Representatives from the FHCA and FHA also released statements explaining their own intervention in the proceedings.
“With nearly 700 Florida nursing centers caring for over 70,000 frail elders and people with disabilities each year, it is critical our state has a reliable electricity system,” said FHCA Executive Director Emmett Reed.
“We join AIF in filing this brief as we believe this misleading measure is not in the best interest of Florida families relying on us to care for their loved ones on a day-to-day basis, but especially during times of critical need.”

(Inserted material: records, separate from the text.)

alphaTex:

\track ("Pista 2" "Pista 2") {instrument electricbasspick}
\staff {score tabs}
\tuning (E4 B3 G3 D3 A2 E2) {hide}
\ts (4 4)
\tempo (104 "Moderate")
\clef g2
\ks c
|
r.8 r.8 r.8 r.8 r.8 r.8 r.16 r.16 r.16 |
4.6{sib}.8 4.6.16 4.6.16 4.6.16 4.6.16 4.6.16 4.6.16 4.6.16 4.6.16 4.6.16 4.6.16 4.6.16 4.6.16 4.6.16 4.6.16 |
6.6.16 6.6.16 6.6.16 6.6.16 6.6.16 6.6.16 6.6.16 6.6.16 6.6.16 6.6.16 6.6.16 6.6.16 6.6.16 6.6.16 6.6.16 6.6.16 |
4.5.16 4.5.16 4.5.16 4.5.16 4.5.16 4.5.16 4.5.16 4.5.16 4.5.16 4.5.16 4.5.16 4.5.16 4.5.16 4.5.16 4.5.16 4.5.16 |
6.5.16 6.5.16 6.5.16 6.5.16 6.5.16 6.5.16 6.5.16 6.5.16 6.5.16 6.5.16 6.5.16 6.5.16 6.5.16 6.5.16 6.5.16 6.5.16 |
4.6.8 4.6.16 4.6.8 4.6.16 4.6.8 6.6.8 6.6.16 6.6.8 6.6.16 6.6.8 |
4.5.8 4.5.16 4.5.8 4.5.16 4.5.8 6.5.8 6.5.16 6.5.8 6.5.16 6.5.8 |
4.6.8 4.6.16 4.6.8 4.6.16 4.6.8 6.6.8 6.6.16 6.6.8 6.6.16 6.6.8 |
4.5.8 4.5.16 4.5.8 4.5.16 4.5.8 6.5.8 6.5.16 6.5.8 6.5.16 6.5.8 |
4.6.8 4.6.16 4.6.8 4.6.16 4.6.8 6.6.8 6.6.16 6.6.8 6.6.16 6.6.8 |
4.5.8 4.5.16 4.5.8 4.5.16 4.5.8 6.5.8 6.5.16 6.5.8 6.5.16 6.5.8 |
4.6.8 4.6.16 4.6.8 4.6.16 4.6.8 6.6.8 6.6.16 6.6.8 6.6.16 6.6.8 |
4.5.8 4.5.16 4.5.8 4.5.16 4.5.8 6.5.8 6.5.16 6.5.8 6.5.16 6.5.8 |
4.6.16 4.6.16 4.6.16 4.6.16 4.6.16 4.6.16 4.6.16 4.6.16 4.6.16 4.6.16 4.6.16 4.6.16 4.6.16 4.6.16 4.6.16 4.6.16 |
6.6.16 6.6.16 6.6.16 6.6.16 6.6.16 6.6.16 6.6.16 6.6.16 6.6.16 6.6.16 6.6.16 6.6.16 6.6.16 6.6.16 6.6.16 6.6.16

“Florida’s hospital community cannot support a ballot initiative that violates the law that if allowed to be placed on the ballot, would increase the cost of providing the highest quality care to Florida patients,” added FHA President Bruce Rueben.
“Marketplace certainty is essential for critical-need facilities. FHA joins AIF in opposition to this initiative that would leave Florida hospitals and patients vulnerable in emergency situations. We must have a reliable electricity system and the current structure already allows for just that.”
The Florida Electric Cooperatives Association (FECA) added a third brief opposing the amendment, arguing it will negatively impact Florida’s not-for-profit electric cooperatives.
“Florida’s electric cooperatives are seriously concerned that the ballot summary attempts to dupe voters into believing that cooperatives are not affected,” saidFECA spokesperson Amanda Bevis.
“In reality, the amendment will have immediate and far-reaching impacts on cooperatives and their consumer-members.”